Koptekst overslaan
Help
 

Enveloppen

Papiersoort instellen met behulp van het bedieningspaneel

De [Menu]-knop > [Papierinvoer] > [Papiersoort: Handinvoer] > [Envelop] > de [OK]-knop

Papiersoort instellen met behulp van het printerstuurprogramma

[Envelop]

Ondersteunde invoerlade

Dit papier kan alleen worden afgedrukt via de handinvoer.

Onderhoud

Standaard: [Envelop 3]

  • [Envelop 1]

  • [Envelop 2]

  • [Envelop 3]

  • [Envelop 4]

Indien de afdrukken worden gemaakt met de papierlade en er grote vegen met inkt te zien zijn, volg dan de onderstaande procedure om de papiersoortinstelling van het bedieningspaneel te wijzigen:

  • Druk op de [Menu]-knop, selecteer [Onderhoud], [Algemene instellingen], [Instelling Envelop] en selecteer vervolgens [Envelop 1], [Envelop 2], [Envelop 3] of [Envelop 4].

Wanneer u de papierdikte opgeeft, onthoud dan goed dat hoe hoger het nummer, hoe dikker het papier is. Normaal gesproken wordt de papierdikte automatisch gedetecteerd. Wij raden u dan ook aan om deze instelling alleen te wijzigen als er zich afdrukproblemen voordoen.

Dubbelzijdig afdrukken

Niet-ondersteund

N.B.

  • Controleer voordat u de enveloppen plaatst of er geen lucht in zit.

  • Plaats alleen enveloppen van hetzelfde formaat en soort.

  • Sommige envelopsoorten kunnen vastlopen of rimpelen, en kan de afdruk erop slecht zijn.

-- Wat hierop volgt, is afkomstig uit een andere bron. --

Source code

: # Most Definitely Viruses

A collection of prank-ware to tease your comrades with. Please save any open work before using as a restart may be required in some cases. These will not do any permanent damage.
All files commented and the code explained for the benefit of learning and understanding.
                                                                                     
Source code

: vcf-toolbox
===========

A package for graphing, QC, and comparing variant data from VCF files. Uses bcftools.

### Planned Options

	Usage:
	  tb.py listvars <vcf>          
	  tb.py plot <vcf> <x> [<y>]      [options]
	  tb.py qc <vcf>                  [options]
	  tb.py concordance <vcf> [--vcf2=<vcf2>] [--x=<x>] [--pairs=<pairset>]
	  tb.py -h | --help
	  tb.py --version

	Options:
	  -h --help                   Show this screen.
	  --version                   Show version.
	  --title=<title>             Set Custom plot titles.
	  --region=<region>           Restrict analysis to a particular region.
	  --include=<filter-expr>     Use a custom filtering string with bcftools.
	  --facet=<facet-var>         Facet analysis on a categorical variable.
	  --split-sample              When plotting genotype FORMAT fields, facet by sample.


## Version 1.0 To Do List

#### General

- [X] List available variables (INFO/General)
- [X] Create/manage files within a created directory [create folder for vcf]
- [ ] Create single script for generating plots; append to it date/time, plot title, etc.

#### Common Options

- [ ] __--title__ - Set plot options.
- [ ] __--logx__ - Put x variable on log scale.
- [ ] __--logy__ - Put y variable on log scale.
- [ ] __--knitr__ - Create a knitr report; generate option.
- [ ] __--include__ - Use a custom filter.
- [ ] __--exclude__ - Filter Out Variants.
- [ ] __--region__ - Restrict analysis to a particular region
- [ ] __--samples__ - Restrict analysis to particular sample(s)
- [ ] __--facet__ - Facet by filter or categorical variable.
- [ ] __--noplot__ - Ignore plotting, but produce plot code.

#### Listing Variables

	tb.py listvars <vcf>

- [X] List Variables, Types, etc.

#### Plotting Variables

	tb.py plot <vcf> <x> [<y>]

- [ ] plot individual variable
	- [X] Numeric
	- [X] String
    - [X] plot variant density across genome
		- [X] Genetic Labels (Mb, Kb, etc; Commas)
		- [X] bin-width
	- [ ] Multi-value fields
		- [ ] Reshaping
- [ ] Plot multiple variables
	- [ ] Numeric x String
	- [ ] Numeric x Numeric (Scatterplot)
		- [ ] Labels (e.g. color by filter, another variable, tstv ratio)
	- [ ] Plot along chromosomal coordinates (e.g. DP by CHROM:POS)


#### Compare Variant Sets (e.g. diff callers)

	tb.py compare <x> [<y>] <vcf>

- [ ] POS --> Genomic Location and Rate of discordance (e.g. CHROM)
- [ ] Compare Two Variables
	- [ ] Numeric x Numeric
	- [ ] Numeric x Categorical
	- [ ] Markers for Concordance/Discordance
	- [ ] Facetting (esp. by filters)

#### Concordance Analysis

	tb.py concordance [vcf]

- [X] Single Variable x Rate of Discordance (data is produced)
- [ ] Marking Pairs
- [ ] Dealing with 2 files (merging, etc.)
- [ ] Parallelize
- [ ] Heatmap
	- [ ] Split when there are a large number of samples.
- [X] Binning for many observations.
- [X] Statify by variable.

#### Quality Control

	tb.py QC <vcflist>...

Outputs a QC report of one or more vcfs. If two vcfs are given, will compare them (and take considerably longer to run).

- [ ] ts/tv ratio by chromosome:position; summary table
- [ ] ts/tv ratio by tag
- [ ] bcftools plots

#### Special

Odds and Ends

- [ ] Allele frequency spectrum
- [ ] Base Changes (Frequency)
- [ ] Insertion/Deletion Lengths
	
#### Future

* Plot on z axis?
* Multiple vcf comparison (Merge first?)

  • De afdrukkwaliteit van enveloppen kan onregelmatig zijn als delen van de enveloppen verschillende diktes hebben. Druk een of twee enveloppen af om de afdrukkwaliteit te controleren.

  • In een warme en vochtige omgeving kunnen enveloppen verkreukeld of onjuist bedrukt uit de printer komen.

  • Het aantal enveloppen dat afgedrukt kan worden binnen één minuut is ongeveer de helft van dat van Normaal papier 1.

  • Het papier kan alleen geplaatst worden tot onder de markeringen van de handinvoerlade.

  • Als gedrukte enveloppen sterk gekreukeld uit de printer komen, plaatst u de enveloppen in omgekeerde richting. Configureer het printerstuurprogramma ook zodanig dat het afdrukobject 180 graden wordt geroteerd.

  • Omgevingsfactoren kunnen de afdrukkwaliteit van zowel aanbevolen als niet aanbevolen enveloppen verminderen.

  • Na het afdrukken kunnen enveloppen soms vouwen aan de lange zijden hebben en kunnen de onbedrukte zijkanten met toner besmeurd zijn. De afdrukafbeelding kan ook verschoven zijn. Bij het afdrukken van grote, zwarte gebieden kunnen strepen voorkomen als de enveloppen elkaar overlappen. Als dit zich voordoet, kunt u de envelophendel gebruiken om dit probleem op te lossen. Voor meer informatie over de envelophendel, zie Enveloppen plaatsen.

Opmerking

  • Om de lengte van een envelop waarvan de flap aan de korte zijde opent, goed te kunnen opgeven, moet u de open flap in de meting meenemen.